**Belge metni:**

+++

Ulûhiyet, O’nun Zât’ını da anlatan SIFATIDIR!…

 

Soru

-İnsan-ı Kâmil`in tercümesinden şu cümleyi açıklamanızı rica etmekteyim:

Ahadiyyet, Ulûhiyyetin mertebe olarak daha altındadır. Ulûhiyyet zâtın mazharlarının kendisine ve başkasına şumûl itibariyle en faziletlisidir. Bundan dolayı Allah ehli kimseler Ahadiyyet tecellisini men etmiş fakat Ulûhiyyet tecellisini men etmemişlerdir.

Üstad

-Ahadiyyet sırrı, Zât’ına işaret eder ki orada kesret kavramı düşünülemez… Düşünülemediği gibi, kesret kavramına dönük bir şey de konuşulamaz… Zâtın kendi kendini bilişidir!…

Ulûhiyet ise, hem Ahadiyeti, hem de kesrete ait bütün kavramları içine alır… Bu yoldan da şuur, özüne döndüğünde, erebildiği noktaya kadar ulaşır…

Bu sebeble Ulûhiyetin kişideki tecellisinden sözedilebilir, fakat Ahadiyet tecellisinden sözedilemez… edilse dahi, bu ancak anlatım sadedindedir…

 

Soru

-Hz.Muhammed`in isteği Allah`ın isteği iken, niye Mi’râc yaygın biçimde yaşanmıyor?..

Üstad

-Allah`ın Muhammed Aleyhisselâm’dan isteği o iken, Ulûhiyetinin isteği de oluşmakta olandı!…

Elbette ki Ulûhiyetinin isteği kesin yerine gelecek olandır!… Anlatabildim mi?

 

Soru

-“Gayyûr” ve “Gayretullah” mânâlarını biraz açar mısınız?..

Üstad

-Allah, varlığında her boyutta kendinden gayrısının olmadığını görmeyi diler demektir…

Gayretullah” o dur ki, açığa çıktığı yerde ulûhiyet hükümlerinin gereğince oluşumların açığa çıkmasını ister…

 

Üstad

-Şimdi farkedilmesi ve idrâk edilmesi çok önemli bir konuyla karşı karşıyayız…

Sevgi”, nedir?

Cevap

-Sevgi, Kudret Sıfatının tezâhürüdür. Bu mânâyı algılayan bir birimde sevgi gösterileri başlar.

+++

Saklanan veriler:
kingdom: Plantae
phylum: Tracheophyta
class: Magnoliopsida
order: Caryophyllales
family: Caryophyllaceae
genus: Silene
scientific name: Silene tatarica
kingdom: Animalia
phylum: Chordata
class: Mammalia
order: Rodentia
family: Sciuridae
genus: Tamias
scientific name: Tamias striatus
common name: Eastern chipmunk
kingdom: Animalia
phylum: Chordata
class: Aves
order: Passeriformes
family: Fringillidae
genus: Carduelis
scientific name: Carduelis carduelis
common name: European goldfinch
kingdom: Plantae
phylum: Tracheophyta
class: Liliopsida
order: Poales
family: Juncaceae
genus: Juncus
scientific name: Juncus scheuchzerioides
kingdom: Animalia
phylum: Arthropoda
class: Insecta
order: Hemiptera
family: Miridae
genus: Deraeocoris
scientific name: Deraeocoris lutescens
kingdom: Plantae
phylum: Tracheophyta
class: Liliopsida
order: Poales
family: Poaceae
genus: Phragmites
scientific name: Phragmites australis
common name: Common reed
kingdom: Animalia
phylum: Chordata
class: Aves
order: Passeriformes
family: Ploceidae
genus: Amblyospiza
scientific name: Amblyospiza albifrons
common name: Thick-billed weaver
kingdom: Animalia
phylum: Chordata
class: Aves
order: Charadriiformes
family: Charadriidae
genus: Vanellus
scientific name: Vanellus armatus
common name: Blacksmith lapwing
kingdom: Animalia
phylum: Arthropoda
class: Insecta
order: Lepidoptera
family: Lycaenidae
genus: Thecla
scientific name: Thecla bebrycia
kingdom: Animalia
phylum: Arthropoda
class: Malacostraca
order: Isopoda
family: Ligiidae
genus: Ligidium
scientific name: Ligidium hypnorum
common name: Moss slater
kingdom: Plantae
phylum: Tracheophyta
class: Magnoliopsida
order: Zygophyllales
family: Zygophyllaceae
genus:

+++

**Çalışma talimatı:** Ulûhiyet ve Ahadiyet üzerine olan metinden, "Bu sebeble Ulûhiyetin" ifadesini içeren sözlerle başlayıp "olandır!… Anlatabildim mi?" ile biten bölümü hiç değiştirmeden yazın.

**Görev cevabı:**
Bu sebeble Ulûhiyetin kişideki tecellisinden sözedilebilir, fakat Ahadiyet tecellisinden sözedilemez… edilse dahi, bu ancak anlatım sadedindedir…

 

Soru

-Hz.Muhammed`in isteği Allah`ın isteği iken, niye Mi’râc yaygın biçimde yaşanmıyor?..

Üstad

-Allah`ın Muhammed Aleyhisselâm’dan isteği o iken, Ulûhiyetinin isteği de oluşmakta olandı!…

Elbette ki Ulûhiyetinin isteği kesin yerine gelecek olandır!… Anlatabildim mi?